9. The apparatus of claim 8, wherein, The second processing unit is further configured to: Determine the drivable area along the first planned path based on the first planned path; Based on the current pose, the second target pose, and the first obstacle, a second planned path is planned in the drivable area.

10. The apparatus of claim 8, wherein, The second processing unit is further configured to: When the intelligent driving device enters the preset range of the second target pose, or when the intelligent driving device passes the second target pose, it is determined that the intelligent driving device avoids the first obstacle according to the second planned path.

11. The apparatus of any one of claims 8-10, wherein, The second processing unit is further configured to: When the intelligent driving device avoids the first obstacle according to the second planned path, the intelligent driving device is controlled to switch from driving along the second planned path to driving along the third planned path, which is planned by the first planning mode.

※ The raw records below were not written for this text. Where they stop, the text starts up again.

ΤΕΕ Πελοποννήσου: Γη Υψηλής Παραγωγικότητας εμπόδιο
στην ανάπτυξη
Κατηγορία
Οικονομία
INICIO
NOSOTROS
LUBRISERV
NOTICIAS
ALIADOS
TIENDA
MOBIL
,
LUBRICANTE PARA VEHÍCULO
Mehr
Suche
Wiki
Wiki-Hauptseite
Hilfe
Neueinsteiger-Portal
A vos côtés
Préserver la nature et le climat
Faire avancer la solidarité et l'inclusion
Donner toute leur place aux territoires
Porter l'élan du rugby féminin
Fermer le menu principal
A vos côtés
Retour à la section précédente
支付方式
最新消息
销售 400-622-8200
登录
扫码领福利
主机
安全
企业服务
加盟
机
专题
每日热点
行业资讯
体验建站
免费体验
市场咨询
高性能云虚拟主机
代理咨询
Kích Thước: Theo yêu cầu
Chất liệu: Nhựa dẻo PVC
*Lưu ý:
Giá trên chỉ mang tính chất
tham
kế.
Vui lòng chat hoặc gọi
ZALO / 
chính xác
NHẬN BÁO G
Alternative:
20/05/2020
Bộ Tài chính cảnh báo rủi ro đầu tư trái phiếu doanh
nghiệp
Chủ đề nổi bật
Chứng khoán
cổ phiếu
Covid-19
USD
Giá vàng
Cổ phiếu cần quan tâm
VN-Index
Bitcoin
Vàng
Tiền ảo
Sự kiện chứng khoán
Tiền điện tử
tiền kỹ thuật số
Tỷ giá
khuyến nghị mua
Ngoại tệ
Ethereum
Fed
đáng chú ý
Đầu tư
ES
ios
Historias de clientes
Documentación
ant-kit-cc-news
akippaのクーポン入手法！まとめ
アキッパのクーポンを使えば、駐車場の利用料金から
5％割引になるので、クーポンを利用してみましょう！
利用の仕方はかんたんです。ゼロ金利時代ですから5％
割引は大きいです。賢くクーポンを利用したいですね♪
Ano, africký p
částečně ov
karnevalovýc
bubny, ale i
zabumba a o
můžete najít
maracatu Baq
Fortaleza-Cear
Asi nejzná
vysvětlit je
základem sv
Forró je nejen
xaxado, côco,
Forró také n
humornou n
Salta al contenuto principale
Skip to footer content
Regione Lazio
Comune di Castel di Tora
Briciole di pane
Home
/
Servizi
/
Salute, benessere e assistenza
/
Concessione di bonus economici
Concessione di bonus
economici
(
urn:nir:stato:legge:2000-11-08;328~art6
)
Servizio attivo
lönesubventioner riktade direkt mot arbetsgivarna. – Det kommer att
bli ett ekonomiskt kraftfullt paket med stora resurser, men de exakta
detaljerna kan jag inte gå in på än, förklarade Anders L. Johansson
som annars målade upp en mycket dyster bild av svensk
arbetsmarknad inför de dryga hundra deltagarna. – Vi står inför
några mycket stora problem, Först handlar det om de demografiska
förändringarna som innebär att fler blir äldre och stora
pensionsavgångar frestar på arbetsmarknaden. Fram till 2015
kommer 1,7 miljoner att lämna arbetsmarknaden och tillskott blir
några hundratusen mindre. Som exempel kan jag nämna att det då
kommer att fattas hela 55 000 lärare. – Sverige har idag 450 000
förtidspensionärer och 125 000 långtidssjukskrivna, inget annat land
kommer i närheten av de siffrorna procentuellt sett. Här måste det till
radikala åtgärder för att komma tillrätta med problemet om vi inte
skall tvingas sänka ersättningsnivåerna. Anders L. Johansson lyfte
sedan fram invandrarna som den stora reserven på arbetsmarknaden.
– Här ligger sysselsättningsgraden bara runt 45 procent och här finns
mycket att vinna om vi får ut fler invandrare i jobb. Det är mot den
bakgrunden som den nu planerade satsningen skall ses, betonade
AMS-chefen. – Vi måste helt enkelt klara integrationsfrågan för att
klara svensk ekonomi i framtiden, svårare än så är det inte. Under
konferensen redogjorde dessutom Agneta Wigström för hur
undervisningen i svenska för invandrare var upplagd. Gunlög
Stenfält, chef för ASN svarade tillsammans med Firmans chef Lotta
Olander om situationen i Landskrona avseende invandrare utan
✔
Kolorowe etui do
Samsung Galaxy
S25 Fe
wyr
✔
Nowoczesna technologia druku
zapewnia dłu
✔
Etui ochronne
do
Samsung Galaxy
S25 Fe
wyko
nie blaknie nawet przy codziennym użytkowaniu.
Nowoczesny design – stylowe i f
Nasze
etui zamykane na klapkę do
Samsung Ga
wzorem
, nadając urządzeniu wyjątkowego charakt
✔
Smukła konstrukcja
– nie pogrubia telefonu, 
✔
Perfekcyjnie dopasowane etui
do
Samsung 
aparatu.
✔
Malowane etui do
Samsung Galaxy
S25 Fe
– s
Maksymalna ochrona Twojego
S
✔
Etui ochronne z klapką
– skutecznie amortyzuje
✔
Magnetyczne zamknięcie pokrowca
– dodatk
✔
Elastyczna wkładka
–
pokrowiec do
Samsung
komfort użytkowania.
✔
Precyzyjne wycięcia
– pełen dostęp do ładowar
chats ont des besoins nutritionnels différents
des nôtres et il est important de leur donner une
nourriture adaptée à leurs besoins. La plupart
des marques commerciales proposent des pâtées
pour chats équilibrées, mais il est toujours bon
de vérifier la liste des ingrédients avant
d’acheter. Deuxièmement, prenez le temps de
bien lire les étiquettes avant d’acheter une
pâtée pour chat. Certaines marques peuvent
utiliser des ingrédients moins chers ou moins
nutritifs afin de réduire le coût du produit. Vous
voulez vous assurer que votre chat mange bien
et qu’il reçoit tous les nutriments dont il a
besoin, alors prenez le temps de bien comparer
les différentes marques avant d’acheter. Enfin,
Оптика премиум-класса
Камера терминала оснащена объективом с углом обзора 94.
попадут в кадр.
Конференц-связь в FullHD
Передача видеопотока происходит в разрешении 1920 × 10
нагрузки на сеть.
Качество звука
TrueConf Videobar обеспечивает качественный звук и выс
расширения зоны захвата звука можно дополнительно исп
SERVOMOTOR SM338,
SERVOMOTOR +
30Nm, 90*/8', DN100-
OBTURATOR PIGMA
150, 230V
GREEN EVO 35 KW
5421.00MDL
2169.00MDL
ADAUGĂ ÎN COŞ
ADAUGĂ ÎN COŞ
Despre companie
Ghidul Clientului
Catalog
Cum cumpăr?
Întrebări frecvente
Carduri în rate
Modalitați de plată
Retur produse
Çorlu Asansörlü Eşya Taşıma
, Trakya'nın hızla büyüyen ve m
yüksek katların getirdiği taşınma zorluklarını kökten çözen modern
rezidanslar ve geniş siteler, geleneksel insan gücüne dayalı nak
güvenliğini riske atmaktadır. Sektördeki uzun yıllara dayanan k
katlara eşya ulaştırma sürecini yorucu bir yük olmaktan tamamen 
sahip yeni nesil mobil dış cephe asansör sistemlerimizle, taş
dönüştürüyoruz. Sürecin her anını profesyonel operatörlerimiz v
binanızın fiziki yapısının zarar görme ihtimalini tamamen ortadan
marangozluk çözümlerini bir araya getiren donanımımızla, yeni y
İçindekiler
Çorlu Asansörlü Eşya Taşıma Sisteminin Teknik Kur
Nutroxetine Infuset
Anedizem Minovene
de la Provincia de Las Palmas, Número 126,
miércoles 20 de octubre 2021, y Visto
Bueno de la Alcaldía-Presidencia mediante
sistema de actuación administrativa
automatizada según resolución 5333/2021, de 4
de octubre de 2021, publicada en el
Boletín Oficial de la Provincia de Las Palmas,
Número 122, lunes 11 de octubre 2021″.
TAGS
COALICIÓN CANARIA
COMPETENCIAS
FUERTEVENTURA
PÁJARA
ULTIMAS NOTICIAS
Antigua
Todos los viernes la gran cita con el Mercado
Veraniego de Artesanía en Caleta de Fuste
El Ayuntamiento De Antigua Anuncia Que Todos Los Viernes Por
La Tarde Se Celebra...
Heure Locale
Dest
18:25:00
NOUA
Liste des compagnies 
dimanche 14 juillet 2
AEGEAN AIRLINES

12. The apparatus of claim 11, wherein, The second processing unit is further configured to: When the intelligent driving device avoids the first obstacle according to the second planned path, the control prompting device prompts to stop the second planning mode and / or start the first planning mode.

13. The apparatus of any one of claims 8-10, wherein, The second processing unit is further configured to: When a first obstacle exists in the first planned path, causing the passable width of the first area to be less than or equal to the first preset threshold, and / or when the first obstacle causes the curvature of the feasible path in the first area to be greater than or equal to the second preset threshold, the control prompting device prompts to stop the first planning mode and / or start the second planning mode.

14. The apparatus of any one of claims 8-10, wherein, The second planning mode includes hybrid A algorithm.

15. A valet parking control apparatus, characterised in that, include: Memory, used to store computer programs; A processor for executing a computer program stored in the memory to cause the apparatus to perform the method as described in any one of claims 1 to 7.

16. An intelligent driving device, characterized by comprising: The intelligent driving device includes the apparatus as described in any one of claims 8 to 15.

17. A computer readable storage medium characterized by: It stores instructions that, when executed by a processor, cause the processor to implement the method as described in any one of claims 1 to 7.

18. A chip, characterized by The chip includes circuitry for performing the method as described in any one of claims 1 to 7.